Pourquoi les marchés craignent le Brexit ?

Depuis le début de l’année 2016, la menace d’un Brexit ne fait qu’enflammer les médias et les principaux acteurs de la zone euro. Quand certaines voix s’élèvent pour exclure la Grèce de l’Union Européenne, d’autres en revanche déroulent le tapis rouge pour faire en sorte d’y maintenir le Royaume-Uni.

Le Brexit ou plus simplement « British exit » représente le processus par lequel la Grande Bretagne sortirait de l’Union Européenne.

Ce risque de sortie est envisagé depuis 2011 lorsque David Cameron, actuel Premier ministre du Royaume-Uni, décidait de mettre son véto sur une réforme du traité de Lisbonne pour permettre un meilleur contrôle des budgets nationaux. Il faisait notamment référence à la crise des dettes souveraines de la zone euro, ce qui a d’ailleurs provoqué des tensions entre Londres et ses partenaires européens.

Si un Brexit se profilait, quelles en seraient les répercussions et notamment au niveau des marchés financiers ?

Les principales revendications des pro-brexit

L’idée d’une sortie du Royaume-Uni de l’Union Européenne est le fruit de plusieurs arguments en faveur de cette indépendance souhaitée par certains britanniques. Tout d’abord, sur le plan économique, sortir de l’UE devrait permettre de récupérer la contribution du budget européen à hauteur de 8,5 milliards de livres par an, ce qui aurait à terme une conséquence sur le PIB qui devrait profiter de cette coupe budgétaire.
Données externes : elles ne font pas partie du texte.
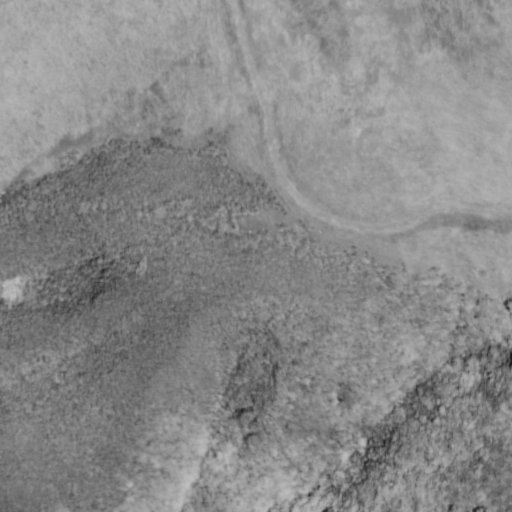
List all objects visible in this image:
road: (302, 201)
De plus, selon une étude d’Open Europe, le coût des régulations les plus contraignantes de l’UE est évalué à 33,3 milliards de livres par an.

Par ailleurs, l’idée d’un Brexit devrait aboutir à une réduction de l’immigration afin de réserver principalement les emplois aux britanniques et surtout de réduire les aides sociales accordés aux immigrés qui viennent de s’installer sur le territoire britannique.
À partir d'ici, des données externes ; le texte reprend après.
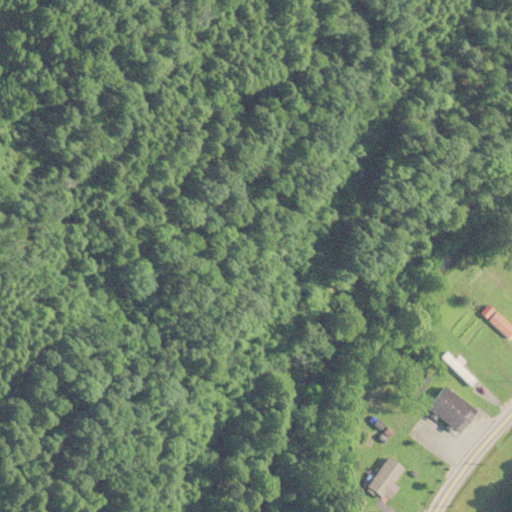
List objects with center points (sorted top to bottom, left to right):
building: (496, 322)
building: (447, 410)
road: (470, 459)
building: (380, 478)
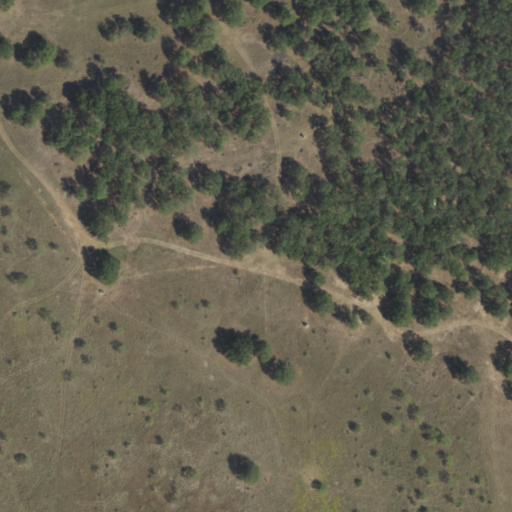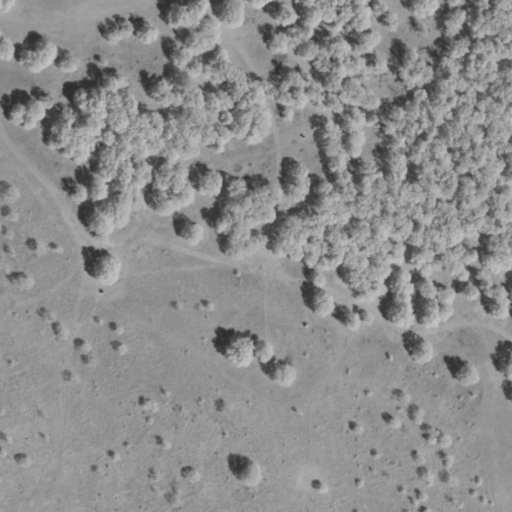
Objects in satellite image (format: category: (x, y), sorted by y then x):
road: (165, 4)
Enfin, en termes de souveraineté, la Grande Bretagne resterait un membre influent que ce soit en tant que puissance nucléaire ou de membre de l’OTAN et du conseil de sécurité de l’ONU.

Les principales conséquences en cas de Brexit

La conséquence notable en cas de Brexit serait un affaiblissement du rôle du Royaume-Uni sur la scène mondiale, dans la mesure où il représente véritablement un point d’entrée en Europe pour les grandes puissances.
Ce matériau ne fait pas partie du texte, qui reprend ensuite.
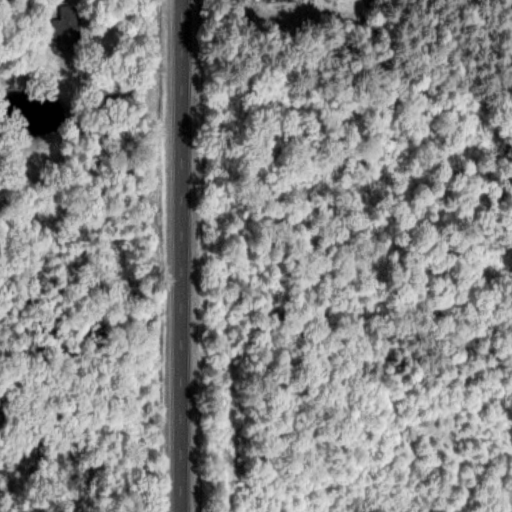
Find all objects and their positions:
building: (65, 22)
road: (180, 256)
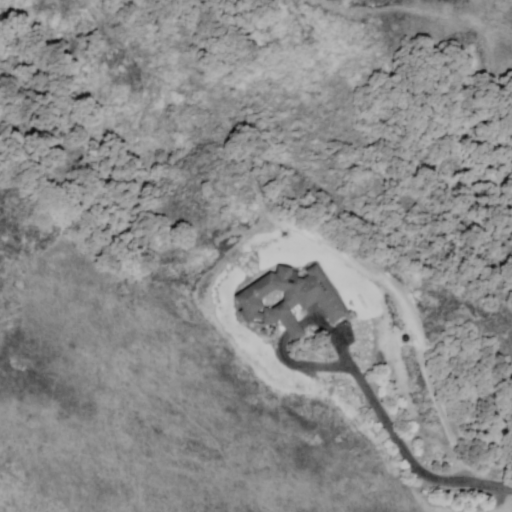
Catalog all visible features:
building: (286, 298)
building: (292, 299)
road: (397, 440)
En outre, il y aurait des conséquences vis à vis  des citoyens de l’UE résidant au Royaume-Uni. En effet, ils seraient alors traités comme tous les autres étrangers et auraient donc besoin d’un permis de séjour, ainsi que d’un permis de travail. Les pays de l’UE pourraient également répliquer en appliquant les mêmes règles aux citoyens du Royaume-Uni.

Par ailleurs, le départ du Royaume-Uni affaiblirait le poids économique de l’Union puisque Londres participe actuellement à hauteur de 12% du budget des institutions européennes ce qui représenterait une perte de 14 milliards d’euros chaque année.

Les répercussions sur les marchés

La City représente la plus importante place financière d’Europe. Les banques et les milieux financiers ont déjà prévenu qu’en cas de Brexit, ils déménageraient sans doute à Paris ou Francfort.

Selon une étude menée par Bank of America Merill Lynch, les investisseurs ont ainsi réduit leur exposition aux actions britanniques, désormais à son plus bas niveau depuis novembre 2008. La crainte d’une chute brutale des actions a affecté les porteurs d’actifs britanniques.

Il faut savoir que le monde de la finance a beaucoup à perdre puisque la City reste avant tout le hub financier de l’Europe. Autre point notable à souligner, environ un quart des pertes d’investissement annuelles viendront de l’UE en cas de sortie.

Du côté de la Banque Centrale d’Angleterre (BoE), le cas d’un Brexit pousserait les ménages et les entreprises à réduire leurs dépenses et investissements. En effet, de nombreuses sociétés telles que les banques, les constructeurs automobiles ou encore les groupes agroalimentaires ont exprimé leur crainte de voir le Royaume-Uni sortir de l’Union européenne.

Par exemple, l’agroalimentaire craint la dépréciation de la livre qui pourrait amener le retour des barrières tarifaires à l’entrée du marché unique, ce qui ferait croitre le prix des biens intermédiaires importés, nécessaires à leur activité.

Le secteur de l’automobile également est en panique, dans la mesure où la chaîne d’approvisionnement est dépendante de différents pays européens, tels l’Allemagne, la France, l’Espagne et l’Italie.

A un peu moins de dix jours du référendum du 23 juin sur le maintien du Royaume-Uni dans l’Union européenne, le choc d’un Brexit serait ainsi générateur de grosse incertitude.